> **READING TEXT**
*** Begin section ***

The Sock 'Em, Bust 'Em Board Because that's our custom

The unintended victim?

I think by now that we can agree, or at the very least see, that student-athletes are about to get paid. In some way, shape for form, the transaction seems imminent. It could be a stipend — the sort of thing West Virginia has been exploring for more than two years — or it could be a payout from broadcast rights revenue that now goes to the NCAA and its membership.

Or it could be both.

I’ve been watching and worrying about this for a while because, as explained in the link above, there is a risk to the reward if the reward is compensation. Everyone would be getting paid, but the group of “everyone” could shrink, either severely or gradually, but almost inevitably.

What happens if all those schools and all the others, whether well-off or not, have to pay their student-athletes an additional sum of money? What if any school develops a spending conscience? You could very easily see schools drop sports, which was already happening across the country, and the most vulnerable ones are the ones that are least protected.

That affects student-athletes who don’t fill the stands, and probably never intended to since cross country and rowing and the like aren’t popular spectator sports and the appeal of golf and gymnastics and swimming and diving varies from place to place.

It seems to be a severe side-effect of a decision aimed at compensating football and basketball players for the time they spend on their sport and the money they make their universities. None of that even accounts for the Title IX implications or the possibility the NCAA may one day sense the pinch upon its members and mandate only a dozen Division I sports, the latter seeming possible now as a way to grant schools in the major conferences greater autonomy within the NCAA as opposed to independence outside of it.

*** End section ***

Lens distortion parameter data
*** Begin section ***

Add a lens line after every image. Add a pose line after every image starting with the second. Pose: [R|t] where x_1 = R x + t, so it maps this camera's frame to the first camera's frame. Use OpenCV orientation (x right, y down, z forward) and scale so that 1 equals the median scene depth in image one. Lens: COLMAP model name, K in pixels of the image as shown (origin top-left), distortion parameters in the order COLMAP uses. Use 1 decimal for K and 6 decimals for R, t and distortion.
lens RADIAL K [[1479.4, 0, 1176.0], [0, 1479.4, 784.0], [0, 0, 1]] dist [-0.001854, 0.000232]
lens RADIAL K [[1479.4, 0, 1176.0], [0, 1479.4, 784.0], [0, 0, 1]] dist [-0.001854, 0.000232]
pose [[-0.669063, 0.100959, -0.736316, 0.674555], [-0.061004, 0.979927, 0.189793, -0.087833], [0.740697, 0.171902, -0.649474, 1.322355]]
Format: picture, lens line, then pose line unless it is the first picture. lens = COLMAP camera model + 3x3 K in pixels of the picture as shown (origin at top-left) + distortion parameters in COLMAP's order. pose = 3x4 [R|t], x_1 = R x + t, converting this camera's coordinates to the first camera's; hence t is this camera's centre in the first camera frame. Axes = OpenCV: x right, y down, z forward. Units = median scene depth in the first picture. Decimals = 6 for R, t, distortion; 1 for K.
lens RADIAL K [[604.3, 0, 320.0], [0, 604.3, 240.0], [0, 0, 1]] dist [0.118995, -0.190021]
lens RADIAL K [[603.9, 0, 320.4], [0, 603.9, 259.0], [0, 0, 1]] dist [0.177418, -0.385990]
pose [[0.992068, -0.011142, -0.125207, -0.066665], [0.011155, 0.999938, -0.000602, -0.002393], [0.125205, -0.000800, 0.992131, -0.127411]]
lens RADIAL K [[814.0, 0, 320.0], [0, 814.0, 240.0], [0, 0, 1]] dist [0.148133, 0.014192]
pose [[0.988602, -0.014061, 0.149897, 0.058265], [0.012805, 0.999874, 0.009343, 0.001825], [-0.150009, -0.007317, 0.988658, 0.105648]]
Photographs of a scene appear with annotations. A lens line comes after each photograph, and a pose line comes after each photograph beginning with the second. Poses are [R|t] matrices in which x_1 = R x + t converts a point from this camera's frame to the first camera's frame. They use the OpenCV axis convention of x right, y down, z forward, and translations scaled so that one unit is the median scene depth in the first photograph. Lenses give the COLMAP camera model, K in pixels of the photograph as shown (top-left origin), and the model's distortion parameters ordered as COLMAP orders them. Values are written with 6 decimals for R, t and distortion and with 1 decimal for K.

*** End section ***

> **TASKS**
a - Answer these questions about the text on paying student-athletes:
(i) Which school has been exploring a stipend, and for how long?
(ii) Which two sports does the text say are not popular spectator sports?
(iii) How many Division I sports might the NCAA one day mandate?
b - Reproduce the section of the text on paying student-athletes that opens with the words containing "Or it could be both." and closes with "are least protected.", replacing "compensation" with "payment".

> **ANSWERS PER TASK**
a -
(i) West Virginia, for more than two years.
(ii) Cross country and rowing.
(iii) Only a dozen.

b -
Or it could be both.

I’ve been watching and worrying about this for a while because, as explained in the link above, there is a risk to the reward if the reward is payment. Everyone would be getting paid, but the group of “everyone” could shrink, either severely or gradually, but almost inevitably.

What happens if all those schools and all the others, whether well-off or not, have to pay their student-athletes an additional sum of money? What if any school develops a spending conscience? You could very easily see schools drop sports, which was already happening across the country, and the most vulnerable ones are the ones that are least protected.